Quantifying patterns of punctuation in modern Chinese prose
Michał Dolina, Jakub Dec, Stanisław Drożdż, Jarosław Kwapień, Jin Liu, Tomasz Stanisz
TL;DR
The paper investigates punctuation and word usage patterns in modern Chinese prose using Zipf's law, a discrete Weibull model for inter-punctuation distances, and Multifractal Detrended Fluctuation Analysis to quantify sentence-length variability. By analyzing three contemporary Chinese novels and their English translations, it shows Zipf-like rank-frequency behavior near $\gamma \approx 1$ when counting $n$-grams and demonstrates that punctuation improves Zipf fits; inter-punctuation intervals and sentence lengths align with a discrete Weibull law, with Chinese distances exhibiting thicker tails. Multifractal analysis reveals strong multifractality in sentence lengths for Soul Mountain (and The Drunkard) and more monofractal behavior for The Sun Shines over the Sanggan River, with translations showing broadly similar fractal traits in some cases.

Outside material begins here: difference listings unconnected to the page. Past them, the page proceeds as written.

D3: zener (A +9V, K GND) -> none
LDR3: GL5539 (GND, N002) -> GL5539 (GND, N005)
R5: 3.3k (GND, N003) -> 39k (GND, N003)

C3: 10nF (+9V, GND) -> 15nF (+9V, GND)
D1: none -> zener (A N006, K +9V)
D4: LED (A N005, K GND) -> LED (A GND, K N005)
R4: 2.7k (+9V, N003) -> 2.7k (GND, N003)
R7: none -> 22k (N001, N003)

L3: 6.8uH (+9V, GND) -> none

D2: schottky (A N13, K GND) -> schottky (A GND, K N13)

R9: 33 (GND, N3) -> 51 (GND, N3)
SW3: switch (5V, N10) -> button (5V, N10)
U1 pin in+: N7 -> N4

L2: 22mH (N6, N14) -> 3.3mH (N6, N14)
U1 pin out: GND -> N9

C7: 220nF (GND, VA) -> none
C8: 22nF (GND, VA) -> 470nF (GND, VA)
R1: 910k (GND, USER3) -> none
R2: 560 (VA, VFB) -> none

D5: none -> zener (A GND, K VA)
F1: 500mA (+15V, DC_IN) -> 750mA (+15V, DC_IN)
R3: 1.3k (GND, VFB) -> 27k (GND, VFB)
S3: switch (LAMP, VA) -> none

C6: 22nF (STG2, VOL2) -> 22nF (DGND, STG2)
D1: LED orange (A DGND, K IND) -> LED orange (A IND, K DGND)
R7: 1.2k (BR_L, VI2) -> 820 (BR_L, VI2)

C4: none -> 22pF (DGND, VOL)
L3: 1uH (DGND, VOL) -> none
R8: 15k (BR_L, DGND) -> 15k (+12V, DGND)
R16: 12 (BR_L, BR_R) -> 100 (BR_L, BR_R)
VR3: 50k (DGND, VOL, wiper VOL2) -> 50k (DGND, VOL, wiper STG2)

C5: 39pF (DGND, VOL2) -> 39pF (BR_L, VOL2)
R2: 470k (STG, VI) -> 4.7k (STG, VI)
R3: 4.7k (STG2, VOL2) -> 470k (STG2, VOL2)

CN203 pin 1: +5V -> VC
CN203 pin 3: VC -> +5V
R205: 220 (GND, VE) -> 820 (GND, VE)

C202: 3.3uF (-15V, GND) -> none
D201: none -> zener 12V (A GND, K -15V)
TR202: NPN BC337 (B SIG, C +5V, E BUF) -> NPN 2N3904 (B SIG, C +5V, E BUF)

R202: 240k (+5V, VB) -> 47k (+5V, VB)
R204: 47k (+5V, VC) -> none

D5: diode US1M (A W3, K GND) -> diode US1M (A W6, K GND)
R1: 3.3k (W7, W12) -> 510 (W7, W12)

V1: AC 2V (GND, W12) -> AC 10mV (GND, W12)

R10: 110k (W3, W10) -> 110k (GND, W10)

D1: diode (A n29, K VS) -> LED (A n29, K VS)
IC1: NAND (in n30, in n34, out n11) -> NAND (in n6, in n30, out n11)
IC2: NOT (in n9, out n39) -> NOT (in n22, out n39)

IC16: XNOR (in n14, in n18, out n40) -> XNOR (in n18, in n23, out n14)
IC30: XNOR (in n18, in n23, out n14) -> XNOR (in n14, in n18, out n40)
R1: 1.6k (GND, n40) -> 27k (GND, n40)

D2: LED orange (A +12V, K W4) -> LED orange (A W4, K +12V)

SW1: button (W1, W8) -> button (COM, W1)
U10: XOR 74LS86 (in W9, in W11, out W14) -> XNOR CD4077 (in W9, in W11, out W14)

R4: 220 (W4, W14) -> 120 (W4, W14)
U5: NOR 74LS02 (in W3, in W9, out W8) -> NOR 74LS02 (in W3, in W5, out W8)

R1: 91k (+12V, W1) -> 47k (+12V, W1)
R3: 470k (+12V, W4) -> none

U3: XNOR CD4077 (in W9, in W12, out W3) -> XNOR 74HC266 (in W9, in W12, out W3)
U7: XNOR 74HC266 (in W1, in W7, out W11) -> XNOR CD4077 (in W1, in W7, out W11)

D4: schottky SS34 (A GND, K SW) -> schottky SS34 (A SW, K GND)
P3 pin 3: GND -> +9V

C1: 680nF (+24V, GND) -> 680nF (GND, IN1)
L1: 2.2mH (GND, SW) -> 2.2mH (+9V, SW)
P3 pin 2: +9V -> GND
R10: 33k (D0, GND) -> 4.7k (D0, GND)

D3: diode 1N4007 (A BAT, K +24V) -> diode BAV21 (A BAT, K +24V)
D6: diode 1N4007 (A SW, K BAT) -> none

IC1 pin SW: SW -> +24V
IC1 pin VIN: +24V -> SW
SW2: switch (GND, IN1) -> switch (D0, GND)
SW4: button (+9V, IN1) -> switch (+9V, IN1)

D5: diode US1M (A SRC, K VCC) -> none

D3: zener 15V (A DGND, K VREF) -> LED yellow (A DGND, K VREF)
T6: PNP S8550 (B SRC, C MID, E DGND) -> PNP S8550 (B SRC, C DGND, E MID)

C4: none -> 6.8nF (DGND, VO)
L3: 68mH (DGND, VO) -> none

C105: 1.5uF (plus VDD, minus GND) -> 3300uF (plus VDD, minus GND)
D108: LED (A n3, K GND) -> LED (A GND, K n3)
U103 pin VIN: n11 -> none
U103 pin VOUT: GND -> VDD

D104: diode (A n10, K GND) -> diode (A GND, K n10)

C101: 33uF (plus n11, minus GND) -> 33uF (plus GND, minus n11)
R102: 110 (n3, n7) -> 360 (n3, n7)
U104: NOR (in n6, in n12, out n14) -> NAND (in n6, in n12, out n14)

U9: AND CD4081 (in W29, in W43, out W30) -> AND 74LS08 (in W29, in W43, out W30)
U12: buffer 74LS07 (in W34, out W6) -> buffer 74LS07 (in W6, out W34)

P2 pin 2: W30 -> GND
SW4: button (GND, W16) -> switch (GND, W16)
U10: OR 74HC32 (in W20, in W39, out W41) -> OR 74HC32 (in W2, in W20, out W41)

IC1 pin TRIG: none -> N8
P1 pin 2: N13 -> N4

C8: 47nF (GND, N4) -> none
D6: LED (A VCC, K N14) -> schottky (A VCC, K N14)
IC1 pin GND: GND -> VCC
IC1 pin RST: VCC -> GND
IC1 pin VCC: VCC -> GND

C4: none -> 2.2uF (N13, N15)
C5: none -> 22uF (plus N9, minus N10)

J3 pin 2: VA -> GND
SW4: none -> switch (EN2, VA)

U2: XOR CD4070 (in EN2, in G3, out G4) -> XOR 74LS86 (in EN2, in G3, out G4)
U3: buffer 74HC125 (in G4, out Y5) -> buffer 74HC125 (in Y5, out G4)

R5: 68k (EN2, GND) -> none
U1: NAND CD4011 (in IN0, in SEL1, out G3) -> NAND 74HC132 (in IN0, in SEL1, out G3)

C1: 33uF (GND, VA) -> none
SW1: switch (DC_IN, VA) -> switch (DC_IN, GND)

Overall, the findings point to universal punctuation and word-distribution patterns across languages and highlight how narrative form influences fractal structure, while calling for broader corpora to validate cross-language generalizations.
Abstract
Recent research shows that punctuation patterns in texts exhibit universal features across languages. Analysis of Western classical literature reveals that the distribution of spaces between punctuation marks aligns with a discrete Weibull distribution, typically used in survival analysis. By extending this analysis to Chinese literature represented here by three notable contemporary works, it is shown that Zipf's law applies to Chinese texts similarly to Western texts, where punctuation patterns also improve adherence to the law. Additionally, the distance distribution between punctuation marks in Chinese texts follows the Weibull model, though larger spacing is less frequent than in English translations. Sentence-ending punctuation, representing sentence length, diverges more from this pattern, reflecting greater flexibility in sentence length. This variability supports the formation of complex, multifractal sentence structures, particularly evident in Gao Xingjian's "Soul Mountain". These findings demonstrate that both Chinese and Western texts share universal punctuation and word distribution patterns, underscoring their broad applicability across languages.